Par ailleurs l’enquête a soulevé l’importance des interactions sociales entre stagiaires pour leur apprentissage mais aussi, et surtout, de la mutualisation des savoirs. Ils sont eux-mêmes producteurs de savoirs par les outils qu’ils se construisent pendant l’exercice même de leur profession. La question de l’ouverture du dispositif aux stagiaires en tant que producteurs est capitale, elle pose aussi la question de l’ouverture du dispositif aux anciens stagiaires : les stagiaires en formation regrettent de ne pas avoir accès aux ressources des sessions précédentes ; pourtant les technologies réseaux créent de nouvelles opportunités d’interaction entre les groupes sociaux, interactions qui sous tendent de nombreux apprentissages, formels et informels (MALLET, 2007). Ce travail doit ainsi s’orienter naturellement vers les recherches autour des « communautés d’apprentissage » et d’ « intelligence collective ».

Conclusion

Alors que les Technologies de l’Information et de la Communication (TIC) sont devenus des banalités dans de nombreux usages (jeux vidéos, bureautique, multimédia, messagerie électronique), la conception de tels outils et la médiatisation des apprentissages en éducation reste néanmoins un problème.
Les sens premiers du terme TIC le situant d’emblée dans un champ fonctionnel rationnel, d’ordre technique et pratique, aboutissent inévitablement à des tensions si ce terme est associé à l’activité humaine, comme l’acte d’apprendre, dont on sait diffuse et difficile (LINARD, 2002). C’est, à mon sens, cette conception des TIC qui rend si difficile leur intégration aujourd’hui dans les dispositifs de formation, les échecs des expériences amplifiant ces tensions.


Annexes

Les annexes ne sont pas communiquées en ligne





[1] Réponse à un mail envoyé à un stagiaire à la fin de la session 2005-2006 où je lui demandais comment il avait vraiment utilisé le dossier « Dir tech » (je faisais référence aux nombreux fichiers et dossiers créés par les stagiaires), et quel intérêt il lui avait trouvé.


[2] Définition de Wikipédia (relevée le 25 janvier 07) : Claroline est une plate-forme d'apprentissage en ligne (ou LMS) et de travail collaboratif Open Source (sous licence GPL). Elle permet à des centaines d'institutions à travers le monde (universités, établissements scolaires, associations, entreprises...) de créer et d'administrer des formations et des espaces de collaboration en ligne.
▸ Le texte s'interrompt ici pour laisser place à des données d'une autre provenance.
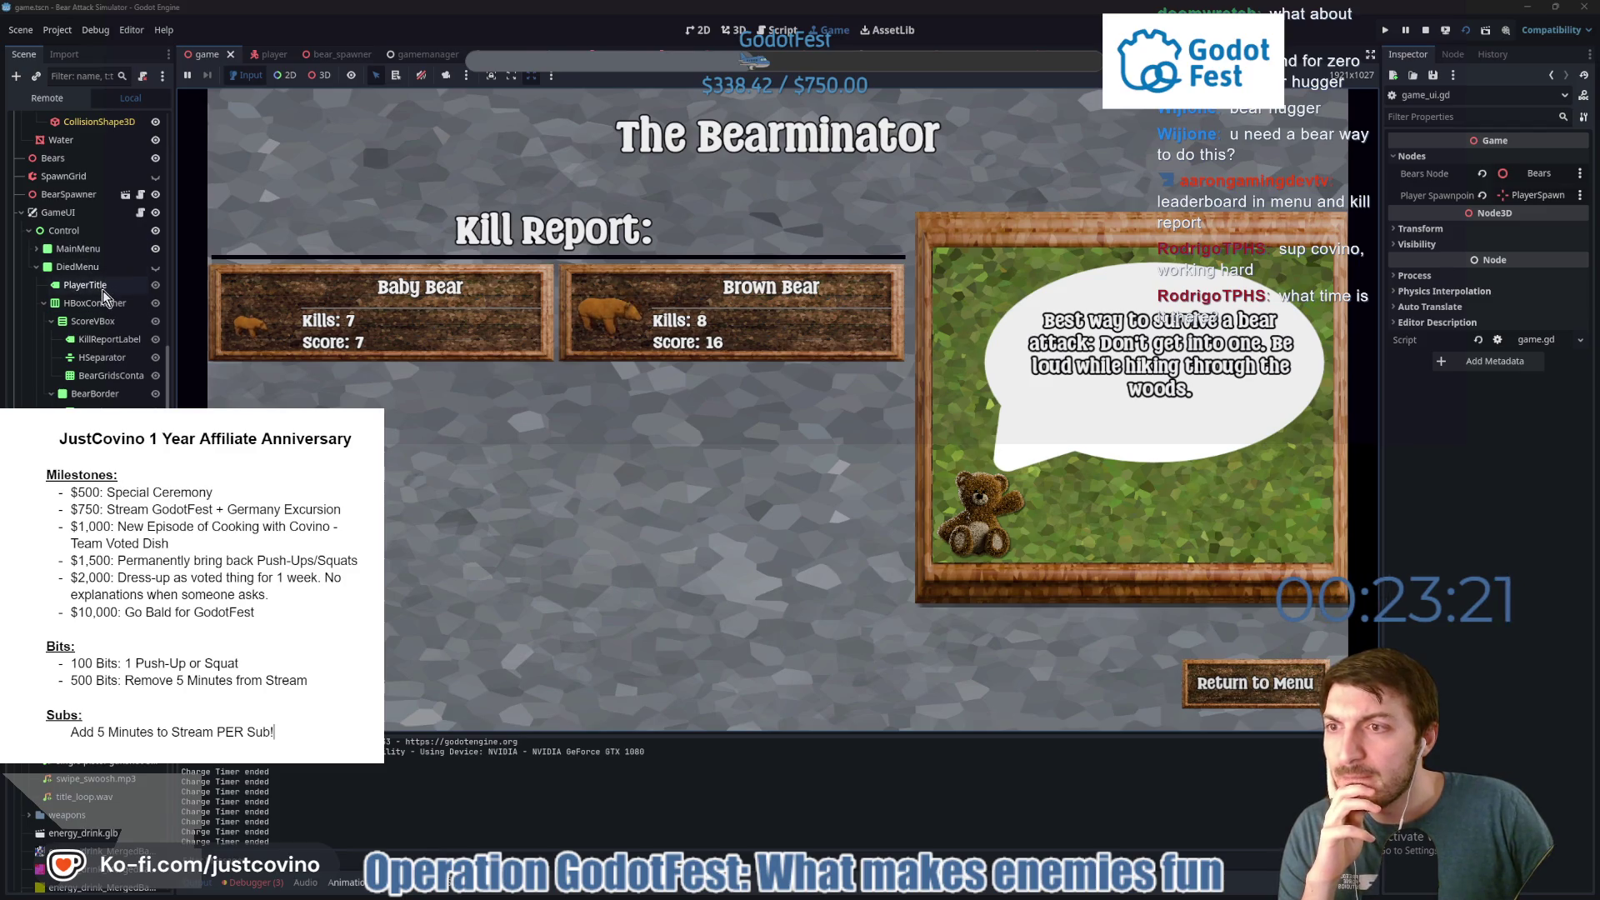
scroll(104, 296, "down", 2)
[3] Ce modèle, appelé HELICES, s'inspire principalement des théories de Leontiev et de Bruner que LINARD cite dans son article (2001).


[4] LINARD emprunte à Leontiev la théorie de l’activité humaine considérée comme une structure emboîtée de 3 niveaux interdépendants de relations entre sujets et objets : le niveau de l’intention, celui des stratégies et des plans, et, enfin, celui des opérations.


[5] Ces problèmes ont été recensés après l’observation de cas d’intégration des TIC, et constituent en partie le matériau à l’établissement de l’outil conceptuel que les chercheurs décrivent dans cet article. L’outil conceptuel s’est également alimenté des modèles de design pédagogique existants, des entretiens d’enseignants proposant des activités d’apprentissage recourant aux TIC ainsi que de quelques-uns des étudiants utilisateurs.